Text provided:
################

The image Guyana built

Guyana cannot spend years projecting itself as open for business at any cost, then act offended when investors come expecting access, speed, and influence. That image was reinforced by the government’s defensive posture on the oil contract, where the 2% royalty arrangement remains protected behind the familiar shield of contract sanctity, even as ordinary Guyanese are told to accept the deal as settled history. A state that refuses to revisit glaring imbalances in its most consequential contract cannot suddenly pose as a hard-headed gatekeeper when it is convenient.

The message abroad is not hard to decode: some deals are untouchable, some interests are protected, and some players are simply more welcome than others.

Washington is noticing

That is why Congressman Gabe Evans’s recent letter to Secretary of State Marco Rubio matters. Evans warned of “creeping Chinese influence” in Guyana and raised alarms about reports of Chinese firms securing contracts, financing, and political footholds in ways that could threaten U.S. interests in energy, diplomacy, and critical minerals. In plain terms, Guyana is not only being watched; it is being scrutinized for the very habits its leadership has normalized.

################

Task item A: Rewrite the paragraph of the commentary on Guyana that begins "Guyana cannot spend years" as a shorter paragraph that keeps its main facts.
Task item B: Write out the passage of the commentary on Guyana starting at "The message abroad" and ending at "welcome than others.".

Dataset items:
################

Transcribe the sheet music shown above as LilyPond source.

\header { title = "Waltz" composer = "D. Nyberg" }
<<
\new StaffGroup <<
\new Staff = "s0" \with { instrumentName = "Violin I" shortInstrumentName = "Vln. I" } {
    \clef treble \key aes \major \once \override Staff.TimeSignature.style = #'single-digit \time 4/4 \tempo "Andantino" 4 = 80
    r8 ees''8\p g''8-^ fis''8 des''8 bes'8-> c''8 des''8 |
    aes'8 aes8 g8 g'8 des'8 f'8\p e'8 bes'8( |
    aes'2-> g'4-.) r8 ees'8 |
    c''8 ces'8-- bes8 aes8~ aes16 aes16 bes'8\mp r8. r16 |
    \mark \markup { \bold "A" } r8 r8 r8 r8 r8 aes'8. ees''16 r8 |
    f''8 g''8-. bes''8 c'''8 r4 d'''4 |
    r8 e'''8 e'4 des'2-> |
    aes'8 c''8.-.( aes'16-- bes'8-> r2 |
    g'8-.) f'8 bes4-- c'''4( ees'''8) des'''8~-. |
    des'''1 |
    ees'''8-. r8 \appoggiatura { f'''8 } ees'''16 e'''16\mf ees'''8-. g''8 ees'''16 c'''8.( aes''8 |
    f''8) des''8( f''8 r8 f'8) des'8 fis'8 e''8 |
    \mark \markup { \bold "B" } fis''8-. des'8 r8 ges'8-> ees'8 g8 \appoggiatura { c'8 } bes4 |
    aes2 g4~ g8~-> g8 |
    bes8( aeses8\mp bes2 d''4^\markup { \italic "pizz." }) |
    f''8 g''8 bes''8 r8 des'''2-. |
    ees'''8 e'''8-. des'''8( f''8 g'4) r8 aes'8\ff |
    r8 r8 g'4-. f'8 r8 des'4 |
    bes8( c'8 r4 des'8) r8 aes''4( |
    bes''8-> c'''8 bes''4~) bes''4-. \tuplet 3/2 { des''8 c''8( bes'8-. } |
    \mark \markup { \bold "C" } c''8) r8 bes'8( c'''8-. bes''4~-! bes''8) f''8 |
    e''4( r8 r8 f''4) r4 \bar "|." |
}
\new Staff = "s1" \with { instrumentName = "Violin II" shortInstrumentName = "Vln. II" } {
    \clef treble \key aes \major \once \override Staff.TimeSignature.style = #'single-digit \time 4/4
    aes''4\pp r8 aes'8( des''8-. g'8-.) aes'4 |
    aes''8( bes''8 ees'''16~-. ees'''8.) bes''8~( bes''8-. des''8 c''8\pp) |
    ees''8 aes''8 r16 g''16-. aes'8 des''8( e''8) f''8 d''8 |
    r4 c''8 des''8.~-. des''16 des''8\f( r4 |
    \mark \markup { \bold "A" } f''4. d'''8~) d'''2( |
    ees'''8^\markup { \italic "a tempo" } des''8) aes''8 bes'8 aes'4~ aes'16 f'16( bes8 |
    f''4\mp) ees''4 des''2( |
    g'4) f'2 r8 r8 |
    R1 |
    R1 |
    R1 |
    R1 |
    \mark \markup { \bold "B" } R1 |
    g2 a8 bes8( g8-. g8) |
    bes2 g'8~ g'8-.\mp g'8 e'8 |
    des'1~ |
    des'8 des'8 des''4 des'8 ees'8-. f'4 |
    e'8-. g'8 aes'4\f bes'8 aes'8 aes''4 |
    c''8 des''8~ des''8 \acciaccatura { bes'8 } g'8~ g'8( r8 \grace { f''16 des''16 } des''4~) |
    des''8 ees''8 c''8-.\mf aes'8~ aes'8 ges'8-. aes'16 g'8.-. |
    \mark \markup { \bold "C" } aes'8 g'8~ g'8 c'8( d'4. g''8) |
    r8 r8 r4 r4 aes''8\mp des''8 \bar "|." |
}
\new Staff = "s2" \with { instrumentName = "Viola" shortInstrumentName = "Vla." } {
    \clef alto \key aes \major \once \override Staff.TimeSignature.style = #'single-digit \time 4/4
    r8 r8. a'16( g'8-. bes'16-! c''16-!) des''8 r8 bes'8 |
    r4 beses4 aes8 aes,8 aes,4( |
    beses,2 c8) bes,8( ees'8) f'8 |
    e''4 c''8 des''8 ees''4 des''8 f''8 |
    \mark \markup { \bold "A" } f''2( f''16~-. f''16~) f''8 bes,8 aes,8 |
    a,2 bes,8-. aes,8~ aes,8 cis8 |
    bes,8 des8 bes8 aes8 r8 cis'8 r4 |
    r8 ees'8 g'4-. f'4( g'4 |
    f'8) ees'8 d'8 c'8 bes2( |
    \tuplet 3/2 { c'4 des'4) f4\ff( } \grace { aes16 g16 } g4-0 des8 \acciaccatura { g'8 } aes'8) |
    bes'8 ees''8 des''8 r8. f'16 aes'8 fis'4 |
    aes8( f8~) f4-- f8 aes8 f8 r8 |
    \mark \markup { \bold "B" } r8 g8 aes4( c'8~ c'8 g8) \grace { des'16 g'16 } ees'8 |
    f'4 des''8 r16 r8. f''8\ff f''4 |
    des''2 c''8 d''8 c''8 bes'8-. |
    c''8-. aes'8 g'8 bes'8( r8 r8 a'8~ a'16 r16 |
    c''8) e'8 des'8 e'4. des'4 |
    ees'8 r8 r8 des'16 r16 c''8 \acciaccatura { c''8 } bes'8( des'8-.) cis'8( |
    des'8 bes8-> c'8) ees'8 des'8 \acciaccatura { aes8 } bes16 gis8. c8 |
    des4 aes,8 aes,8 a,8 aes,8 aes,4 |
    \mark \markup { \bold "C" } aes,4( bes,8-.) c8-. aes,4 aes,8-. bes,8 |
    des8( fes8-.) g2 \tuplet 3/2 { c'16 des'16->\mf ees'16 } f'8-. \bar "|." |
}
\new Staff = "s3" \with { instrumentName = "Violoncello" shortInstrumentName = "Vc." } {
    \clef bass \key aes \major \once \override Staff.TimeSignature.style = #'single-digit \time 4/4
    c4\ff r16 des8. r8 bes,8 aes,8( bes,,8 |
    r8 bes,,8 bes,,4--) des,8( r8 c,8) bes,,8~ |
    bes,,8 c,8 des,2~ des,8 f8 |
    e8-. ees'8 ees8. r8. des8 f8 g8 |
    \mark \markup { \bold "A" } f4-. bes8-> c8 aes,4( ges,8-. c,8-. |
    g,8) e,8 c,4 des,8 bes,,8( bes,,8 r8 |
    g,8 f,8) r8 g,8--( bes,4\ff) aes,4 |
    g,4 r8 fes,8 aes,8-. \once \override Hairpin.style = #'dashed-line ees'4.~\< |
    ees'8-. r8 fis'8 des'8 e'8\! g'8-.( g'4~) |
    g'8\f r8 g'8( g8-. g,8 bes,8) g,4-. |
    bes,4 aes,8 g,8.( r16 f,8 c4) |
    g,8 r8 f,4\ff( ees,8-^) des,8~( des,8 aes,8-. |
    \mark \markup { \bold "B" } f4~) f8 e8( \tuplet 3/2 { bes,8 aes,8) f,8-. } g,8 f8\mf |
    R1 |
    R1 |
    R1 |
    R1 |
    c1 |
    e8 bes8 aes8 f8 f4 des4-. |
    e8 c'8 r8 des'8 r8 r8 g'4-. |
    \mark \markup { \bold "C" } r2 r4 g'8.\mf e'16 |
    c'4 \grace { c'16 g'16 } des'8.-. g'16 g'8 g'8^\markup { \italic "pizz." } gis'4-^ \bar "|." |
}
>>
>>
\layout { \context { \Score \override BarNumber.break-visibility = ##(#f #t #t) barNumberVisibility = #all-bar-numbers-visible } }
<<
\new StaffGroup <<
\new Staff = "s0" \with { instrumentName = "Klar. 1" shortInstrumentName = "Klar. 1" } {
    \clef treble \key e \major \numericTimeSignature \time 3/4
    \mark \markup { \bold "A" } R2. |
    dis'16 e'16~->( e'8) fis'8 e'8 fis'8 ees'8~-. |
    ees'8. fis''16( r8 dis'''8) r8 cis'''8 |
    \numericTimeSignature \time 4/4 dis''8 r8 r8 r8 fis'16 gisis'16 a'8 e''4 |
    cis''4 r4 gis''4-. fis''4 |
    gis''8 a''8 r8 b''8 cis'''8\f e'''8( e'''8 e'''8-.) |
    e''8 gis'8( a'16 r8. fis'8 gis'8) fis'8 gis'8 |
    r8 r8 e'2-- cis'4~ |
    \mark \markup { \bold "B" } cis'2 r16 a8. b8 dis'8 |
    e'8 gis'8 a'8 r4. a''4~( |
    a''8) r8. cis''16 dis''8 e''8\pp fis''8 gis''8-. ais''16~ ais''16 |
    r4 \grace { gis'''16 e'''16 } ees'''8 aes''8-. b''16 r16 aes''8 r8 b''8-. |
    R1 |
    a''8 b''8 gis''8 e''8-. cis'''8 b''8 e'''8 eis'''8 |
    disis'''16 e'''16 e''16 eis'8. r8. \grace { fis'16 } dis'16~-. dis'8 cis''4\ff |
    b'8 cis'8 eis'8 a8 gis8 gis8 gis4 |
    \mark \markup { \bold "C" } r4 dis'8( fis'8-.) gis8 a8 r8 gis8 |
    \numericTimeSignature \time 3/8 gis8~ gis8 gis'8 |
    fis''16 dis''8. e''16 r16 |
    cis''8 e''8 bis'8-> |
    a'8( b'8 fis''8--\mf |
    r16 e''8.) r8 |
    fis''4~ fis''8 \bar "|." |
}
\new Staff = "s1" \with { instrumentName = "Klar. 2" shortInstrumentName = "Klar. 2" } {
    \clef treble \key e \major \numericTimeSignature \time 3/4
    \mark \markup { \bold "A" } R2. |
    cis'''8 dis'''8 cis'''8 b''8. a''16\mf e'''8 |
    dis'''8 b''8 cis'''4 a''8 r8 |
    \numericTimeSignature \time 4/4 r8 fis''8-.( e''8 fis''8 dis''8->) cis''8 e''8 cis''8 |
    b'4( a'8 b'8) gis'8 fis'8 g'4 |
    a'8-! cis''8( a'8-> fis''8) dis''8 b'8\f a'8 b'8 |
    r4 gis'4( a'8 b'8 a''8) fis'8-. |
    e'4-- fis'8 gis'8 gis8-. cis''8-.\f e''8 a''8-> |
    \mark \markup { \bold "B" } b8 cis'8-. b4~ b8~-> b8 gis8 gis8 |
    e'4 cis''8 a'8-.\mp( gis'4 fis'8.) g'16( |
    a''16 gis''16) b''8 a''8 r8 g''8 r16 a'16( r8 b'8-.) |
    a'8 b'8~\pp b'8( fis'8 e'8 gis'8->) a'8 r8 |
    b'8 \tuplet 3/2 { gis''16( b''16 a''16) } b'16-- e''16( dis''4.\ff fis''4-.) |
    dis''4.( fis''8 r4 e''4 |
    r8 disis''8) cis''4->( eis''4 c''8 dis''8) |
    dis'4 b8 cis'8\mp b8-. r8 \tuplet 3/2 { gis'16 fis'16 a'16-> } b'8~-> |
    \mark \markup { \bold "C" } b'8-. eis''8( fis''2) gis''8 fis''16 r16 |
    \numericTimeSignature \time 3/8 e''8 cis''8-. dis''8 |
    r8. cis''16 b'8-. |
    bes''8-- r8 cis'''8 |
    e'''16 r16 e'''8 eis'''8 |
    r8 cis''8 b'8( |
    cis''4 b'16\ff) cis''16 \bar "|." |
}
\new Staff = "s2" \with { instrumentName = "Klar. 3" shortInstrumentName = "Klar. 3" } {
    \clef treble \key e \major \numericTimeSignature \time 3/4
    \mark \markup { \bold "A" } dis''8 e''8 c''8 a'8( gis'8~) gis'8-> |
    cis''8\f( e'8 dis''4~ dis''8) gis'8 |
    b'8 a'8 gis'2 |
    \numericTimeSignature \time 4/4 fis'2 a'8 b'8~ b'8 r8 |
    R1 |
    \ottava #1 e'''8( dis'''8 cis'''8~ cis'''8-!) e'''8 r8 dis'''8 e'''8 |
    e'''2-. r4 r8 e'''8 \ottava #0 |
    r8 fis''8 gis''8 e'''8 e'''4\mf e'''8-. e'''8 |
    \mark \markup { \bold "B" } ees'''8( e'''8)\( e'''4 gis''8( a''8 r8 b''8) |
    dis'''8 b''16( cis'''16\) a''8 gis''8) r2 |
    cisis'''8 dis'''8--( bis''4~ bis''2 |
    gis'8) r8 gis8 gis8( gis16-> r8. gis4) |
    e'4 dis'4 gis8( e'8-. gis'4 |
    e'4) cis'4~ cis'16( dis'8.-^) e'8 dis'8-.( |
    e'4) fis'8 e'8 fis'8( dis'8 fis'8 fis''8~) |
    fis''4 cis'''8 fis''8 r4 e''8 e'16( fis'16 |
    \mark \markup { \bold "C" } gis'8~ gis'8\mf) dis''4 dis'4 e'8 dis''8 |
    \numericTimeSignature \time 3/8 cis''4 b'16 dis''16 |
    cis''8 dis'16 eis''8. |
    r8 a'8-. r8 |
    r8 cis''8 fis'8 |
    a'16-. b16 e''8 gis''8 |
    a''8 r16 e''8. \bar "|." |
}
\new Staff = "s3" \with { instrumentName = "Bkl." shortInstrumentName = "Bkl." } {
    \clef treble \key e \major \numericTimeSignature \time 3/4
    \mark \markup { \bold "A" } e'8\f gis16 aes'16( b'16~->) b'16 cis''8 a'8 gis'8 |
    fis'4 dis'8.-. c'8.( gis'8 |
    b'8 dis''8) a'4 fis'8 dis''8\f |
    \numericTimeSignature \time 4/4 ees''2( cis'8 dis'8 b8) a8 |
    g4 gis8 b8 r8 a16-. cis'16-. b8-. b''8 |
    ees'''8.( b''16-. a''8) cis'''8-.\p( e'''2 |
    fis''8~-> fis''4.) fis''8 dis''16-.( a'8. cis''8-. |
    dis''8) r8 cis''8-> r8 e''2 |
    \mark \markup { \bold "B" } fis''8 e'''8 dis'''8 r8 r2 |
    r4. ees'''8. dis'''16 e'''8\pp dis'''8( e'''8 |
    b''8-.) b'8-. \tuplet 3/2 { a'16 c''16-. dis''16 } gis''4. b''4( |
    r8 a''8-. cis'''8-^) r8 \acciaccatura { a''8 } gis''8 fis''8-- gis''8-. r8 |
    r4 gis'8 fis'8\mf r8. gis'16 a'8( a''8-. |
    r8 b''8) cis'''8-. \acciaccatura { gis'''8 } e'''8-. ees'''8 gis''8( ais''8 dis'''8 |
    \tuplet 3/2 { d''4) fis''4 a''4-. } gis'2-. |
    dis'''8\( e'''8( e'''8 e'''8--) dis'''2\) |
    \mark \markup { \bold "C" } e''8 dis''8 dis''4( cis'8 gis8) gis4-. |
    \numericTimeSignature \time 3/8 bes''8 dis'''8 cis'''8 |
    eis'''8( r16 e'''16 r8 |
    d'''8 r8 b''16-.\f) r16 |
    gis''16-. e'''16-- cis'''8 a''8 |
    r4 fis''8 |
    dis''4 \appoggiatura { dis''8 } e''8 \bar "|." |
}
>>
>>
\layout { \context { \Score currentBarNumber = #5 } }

################

Answer section A: Having long promoted itself as open for business at any cost, Guyana cannot take offense when investors expect access, speed, and influence. The government reinforced that image by shielding the oil contract's 2% royalty arrangement behind contract sanctity and telling ordinary Guyanese to accept the deal as settled. A state unwilling to fix such imbalances in its most consequential contract cannot credibly play the tough gatekeeper when convenient.

Answer section B:
The message abroad is not hard to decode: some deals are untouchable, some interests are protected, and some players are simply more welcome than others.